This image of a 1957 Plymouth Belvedere Convertible was taken at the 2007 Concours d'Elegance auto show held at Meadowbrook Hall in southeastern Michigan. There were hundreds of classic automobiles at this show ranging from very early to brand new. I love shooting older automobiles because they have such interesting details. Even cars that I may find ugly when seen in its entirety can have some really striking design elements. For this particular car, the first thing that struck me was the red paint and how I really liked how it contrasted with the chrome. I took several detail shots of this car, but I think this was the best.
The finished shot you see above is almost what came out of the camera, but I did make some adjustments in post processing which improved the image. The biggest change had to do with the chrome areas. For me the shot relies on the contrast between the red, the chrome and the black areas. In the original shot, however, the chrome had less of a silver color and more of a greenish cast. The green cast came from the fact that the car was parked on grass. The processing I did was designed to remove the green cast and ensure that the contrast between the red and the chrome matched the strong impression I had when I took the shot.

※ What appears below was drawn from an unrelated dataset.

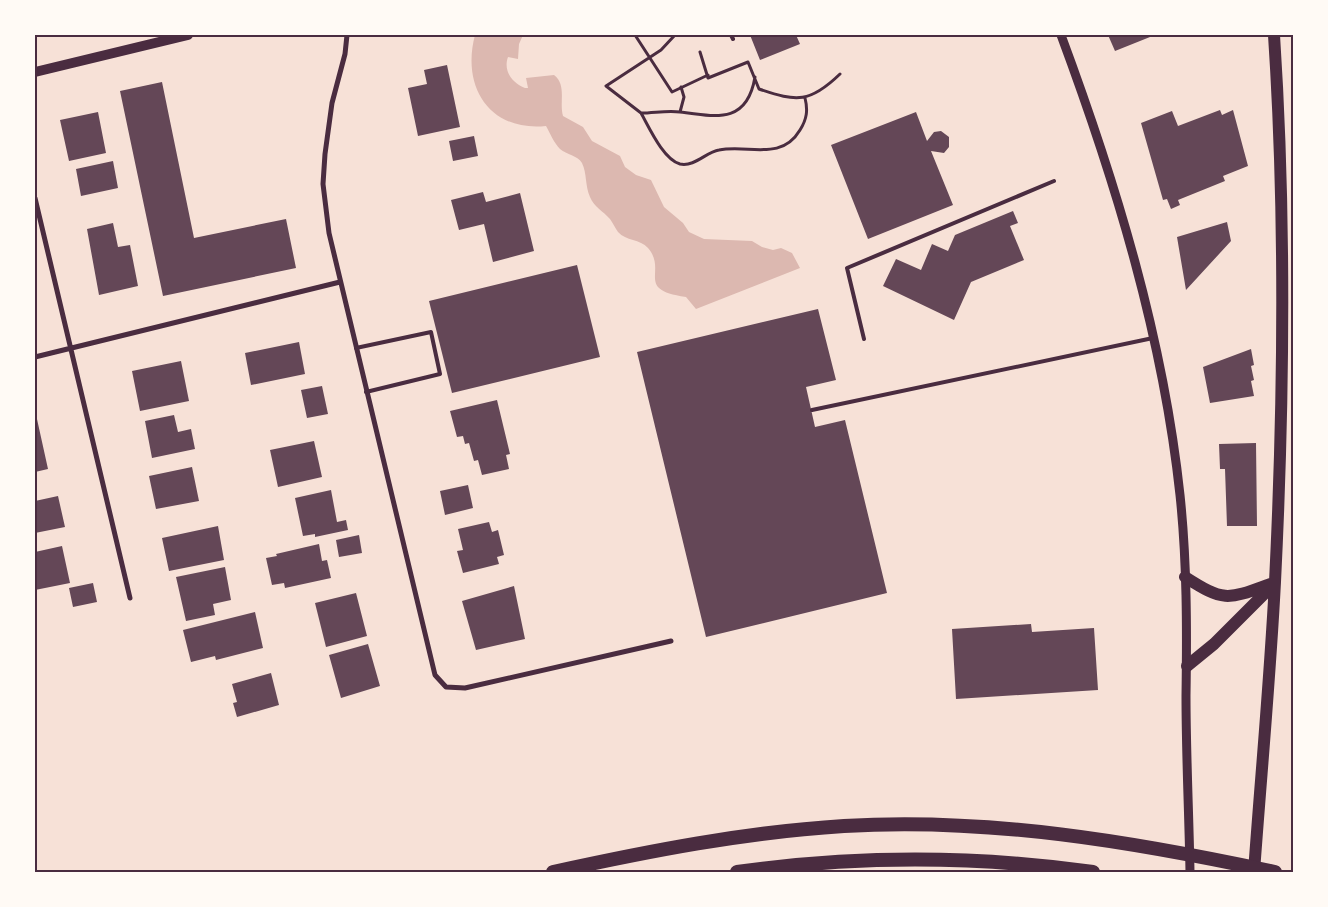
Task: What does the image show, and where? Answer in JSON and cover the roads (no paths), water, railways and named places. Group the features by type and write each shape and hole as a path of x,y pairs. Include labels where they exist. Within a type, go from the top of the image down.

The first step I took was to use a curves adjustment layer to increase the contrast in the chrome areas. I used a moderate curve and then applied a layer mask so that the effect was limited to the chrome areas. The increase in contrast brought out some details in the headlight, as well as making some of the dark areas in the grille area a bit blacker.

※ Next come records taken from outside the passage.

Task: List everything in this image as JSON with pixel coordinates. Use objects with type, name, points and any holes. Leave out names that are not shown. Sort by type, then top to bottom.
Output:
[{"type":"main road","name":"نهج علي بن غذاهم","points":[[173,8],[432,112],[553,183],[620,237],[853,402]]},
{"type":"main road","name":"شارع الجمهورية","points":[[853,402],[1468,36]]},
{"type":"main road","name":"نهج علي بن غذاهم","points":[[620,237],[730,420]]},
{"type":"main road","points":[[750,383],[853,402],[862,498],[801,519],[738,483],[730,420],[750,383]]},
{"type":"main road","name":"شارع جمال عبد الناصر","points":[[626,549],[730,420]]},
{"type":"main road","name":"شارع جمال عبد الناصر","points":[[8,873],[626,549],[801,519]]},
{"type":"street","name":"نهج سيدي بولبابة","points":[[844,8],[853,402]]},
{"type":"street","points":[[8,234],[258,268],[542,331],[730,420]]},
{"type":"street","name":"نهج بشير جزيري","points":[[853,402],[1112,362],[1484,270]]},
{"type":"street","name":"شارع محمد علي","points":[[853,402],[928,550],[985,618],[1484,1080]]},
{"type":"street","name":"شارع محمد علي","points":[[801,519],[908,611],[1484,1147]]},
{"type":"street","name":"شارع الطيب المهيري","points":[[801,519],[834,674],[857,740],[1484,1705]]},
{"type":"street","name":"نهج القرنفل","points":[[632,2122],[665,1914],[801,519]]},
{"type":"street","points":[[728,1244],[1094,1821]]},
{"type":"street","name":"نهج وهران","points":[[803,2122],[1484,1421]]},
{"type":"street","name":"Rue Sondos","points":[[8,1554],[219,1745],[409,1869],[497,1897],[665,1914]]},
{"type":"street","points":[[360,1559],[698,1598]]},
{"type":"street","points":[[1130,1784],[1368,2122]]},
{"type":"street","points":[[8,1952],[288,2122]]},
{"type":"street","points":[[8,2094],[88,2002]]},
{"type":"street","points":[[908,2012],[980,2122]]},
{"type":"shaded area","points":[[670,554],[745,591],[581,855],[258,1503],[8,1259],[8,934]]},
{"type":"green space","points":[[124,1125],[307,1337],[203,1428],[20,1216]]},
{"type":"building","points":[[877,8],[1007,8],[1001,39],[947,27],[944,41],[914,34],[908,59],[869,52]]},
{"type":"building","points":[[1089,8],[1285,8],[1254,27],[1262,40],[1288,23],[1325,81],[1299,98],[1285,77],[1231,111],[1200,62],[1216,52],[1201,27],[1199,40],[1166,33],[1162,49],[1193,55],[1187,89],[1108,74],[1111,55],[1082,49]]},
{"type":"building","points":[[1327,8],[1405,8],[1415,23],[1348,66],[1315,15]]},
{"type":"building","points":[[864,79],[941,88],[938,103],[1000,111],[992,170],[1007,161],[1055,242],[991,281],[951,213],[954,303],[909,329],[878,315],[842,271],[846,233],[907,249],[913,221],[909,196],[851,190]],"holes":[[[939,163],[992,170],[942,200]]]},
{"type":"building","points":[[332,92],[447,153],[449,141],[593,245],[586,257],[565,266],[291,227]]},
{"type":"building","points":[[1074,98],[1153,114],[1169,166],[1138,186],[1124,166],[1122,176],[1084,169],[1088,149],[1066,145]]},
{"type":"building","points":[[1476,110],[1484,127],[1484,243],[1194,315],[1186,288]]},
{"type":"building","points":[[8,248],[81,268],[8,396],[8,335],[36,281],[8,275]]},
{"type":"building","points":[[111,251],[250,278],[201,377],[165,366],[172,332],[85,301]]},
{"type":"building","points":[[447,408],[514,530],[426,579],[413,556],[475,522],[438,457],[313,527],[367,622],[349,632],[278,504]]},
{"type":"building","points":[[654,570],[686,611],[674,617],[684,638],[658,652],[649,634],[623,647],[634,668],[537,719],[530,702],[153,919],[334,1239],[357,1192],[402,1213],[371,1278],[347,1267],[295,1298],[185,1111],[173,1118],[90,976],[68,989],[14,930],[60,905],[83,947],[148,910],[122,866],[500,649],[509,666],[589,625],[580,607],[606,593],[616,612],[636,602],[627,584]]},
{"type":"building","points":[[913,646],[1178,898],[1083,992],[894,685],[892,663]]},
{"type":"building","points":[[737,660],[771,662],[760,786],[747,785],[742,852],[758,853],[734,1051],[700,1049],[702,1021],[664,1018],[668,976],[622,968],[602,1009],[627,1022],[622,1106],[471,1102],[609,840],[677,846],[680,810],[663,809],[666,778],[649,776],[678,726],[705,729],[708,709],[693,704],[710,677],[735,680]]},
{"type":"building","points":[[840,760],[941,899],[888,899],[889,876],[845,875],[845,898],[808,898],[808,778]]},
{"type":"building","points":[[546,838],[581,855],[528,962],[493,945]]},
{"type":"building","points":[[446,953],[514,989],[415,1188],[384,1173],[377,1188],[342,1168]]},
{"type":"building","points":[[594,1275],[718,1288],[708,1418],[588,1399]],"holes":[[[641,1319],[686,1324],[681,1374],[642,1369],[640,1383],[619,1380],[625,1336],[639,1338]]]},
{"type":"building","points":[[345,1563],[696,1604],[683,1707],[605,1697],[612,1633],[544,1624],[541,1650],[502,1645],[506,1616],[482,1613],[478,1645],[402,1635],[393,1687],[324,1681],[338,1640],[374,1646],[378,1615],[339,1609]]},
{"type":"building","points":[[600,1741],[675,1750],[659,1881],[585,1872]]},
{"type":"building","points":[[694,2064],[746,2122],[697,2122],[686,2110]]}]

The next step involved adjusting the saturation value in the chrome areas. I wanted to remove the greenish cast, but I didn't want to completely remove all color from the chrome areas. As you can see from the settings, I reduced, but did not eliminate the color. I also made a couple minor tweaks to the hue and lightness settings. I basically made minor changes to these settings until I had the color I was looking for. To ensure that the saturation only applied to the chrome, I used the same layer mask that I had used in the previous adjustment layer. I simply did an alt-drag on the layer mask to get it to apply to the new layer.
If you look at this image, you can see that the greenish cast is mostly gone, but there is still some color left in the chrome areas.
At this point I thought the image was looking pretty good, but I felt that the red was actually just a bit too harsh. Perhaps I didn't get the white balance just right or something, but it just looked a little too strong. Because of this, I decided to tone down the saturation just a little bit.
At this small size, it's probably hard to see the difference between the image above and this image, but the red has been toned down just a bit and the overall saturation is a little lower as well.
At this point I still wasn't quite satisfied with the red so I actually ended up adding back a little saturation to just the red portion of the image. I used a Hue/Saturation adjustment layer and selected 'Reds', bumping the saturation just a bit.
To finish the image, I applied some mild sharpening and created a simple border. If I were going to print this image, I would not use the border, but for publication to the web I felt that some border would be beneficial. I created the border by first expanding the canvas by 15 pixels using a white background, and then I expanded it again by .2 inches using a black background. When I add this sort of border, I like to use two thin borders. If the image is mostly dark, I'll just use a thin white and then a slightly wider black. If the image is fairly bright, I might use a thin black to 'contain' the image, and then add another thin white and then a thicker black. The border is added as a final step and I keep a borderless copy of my PSD file so that I can produce bordered or borderless images from the completed image.